**What to work on**
Please look for the string "none" below and report every line in which it occurs.
————
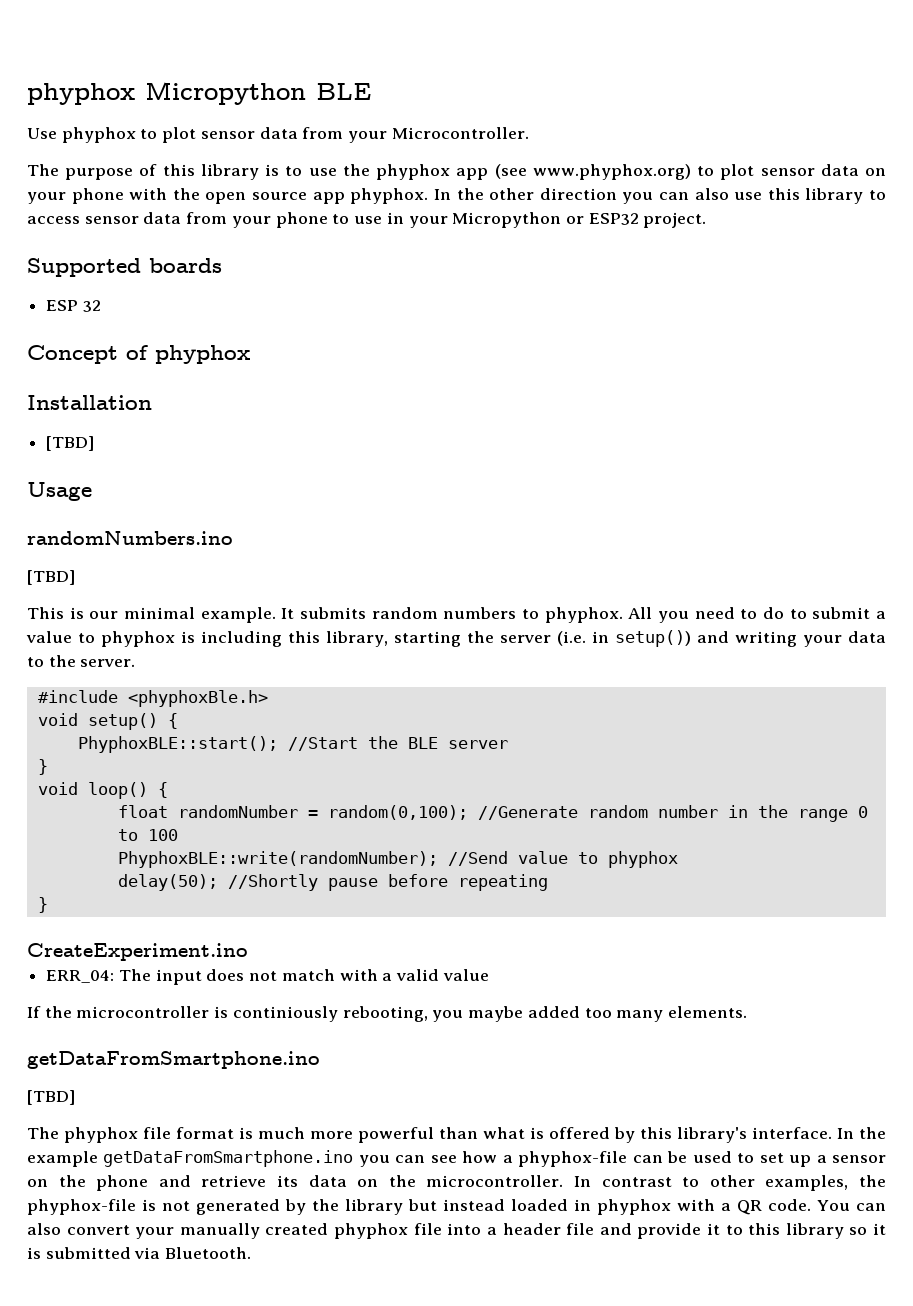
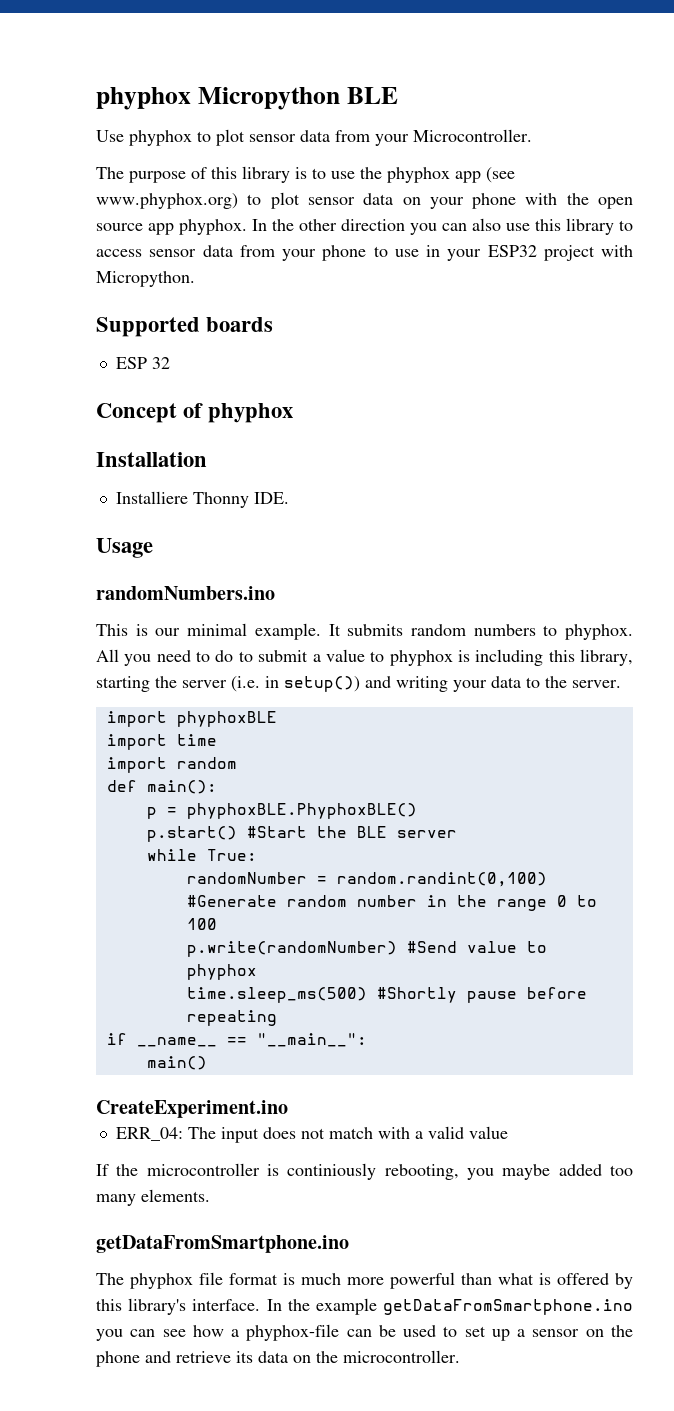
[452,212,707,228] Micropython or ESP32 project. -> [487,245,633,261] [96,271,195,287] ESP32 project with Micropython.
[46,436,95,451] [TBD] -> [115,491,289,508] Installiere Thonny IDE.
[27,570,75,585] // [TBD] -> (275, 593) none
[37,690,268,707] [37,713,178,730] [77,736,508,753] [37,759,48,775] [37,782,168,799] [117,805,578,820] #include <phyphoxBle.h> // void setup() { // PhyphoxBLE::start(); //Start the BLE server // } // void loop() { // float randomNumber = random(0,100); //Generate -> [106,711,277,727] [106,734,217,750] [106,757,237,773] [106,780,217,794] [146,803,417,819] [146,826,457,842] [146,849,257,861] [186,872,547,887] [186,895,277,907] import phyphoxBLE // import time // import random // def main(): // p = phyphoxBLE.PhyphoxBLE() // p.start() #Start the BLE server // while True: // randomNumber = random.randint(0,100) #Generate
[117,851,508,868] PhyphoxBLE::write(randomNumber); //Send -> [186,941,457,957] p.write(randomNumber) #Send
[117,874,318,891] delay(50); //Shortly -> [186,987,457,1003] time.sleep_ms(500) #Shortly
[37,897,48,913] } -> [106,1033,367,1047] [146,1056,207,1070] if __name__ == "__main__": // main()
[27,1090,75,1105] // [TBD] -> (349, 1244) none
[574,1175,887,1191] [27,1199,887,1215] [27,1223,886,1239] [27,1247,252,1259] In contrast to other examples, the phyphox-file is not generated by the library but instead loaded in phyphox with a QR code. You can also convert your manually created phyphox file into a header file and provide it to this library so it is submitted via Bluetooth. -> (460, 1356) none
————
**Result of the task**
[27,570,75,585] // [TBD] -> (275, 593) none
[27,1090,75,1105] // [TBD] -> (349, 1244) none
[574,1175,887,1191] [27,1199,887,1215] [27,1223,886,1239] [27,1247,252,1259] In contrast to other examples, the phyphox-file is not generated by the library but instead loaded in phyphox with a QR code. You can also convert your manually created phyphox file into a header file and provide it to this library so it is submitted via Bluetooth. -> (460, 1356) none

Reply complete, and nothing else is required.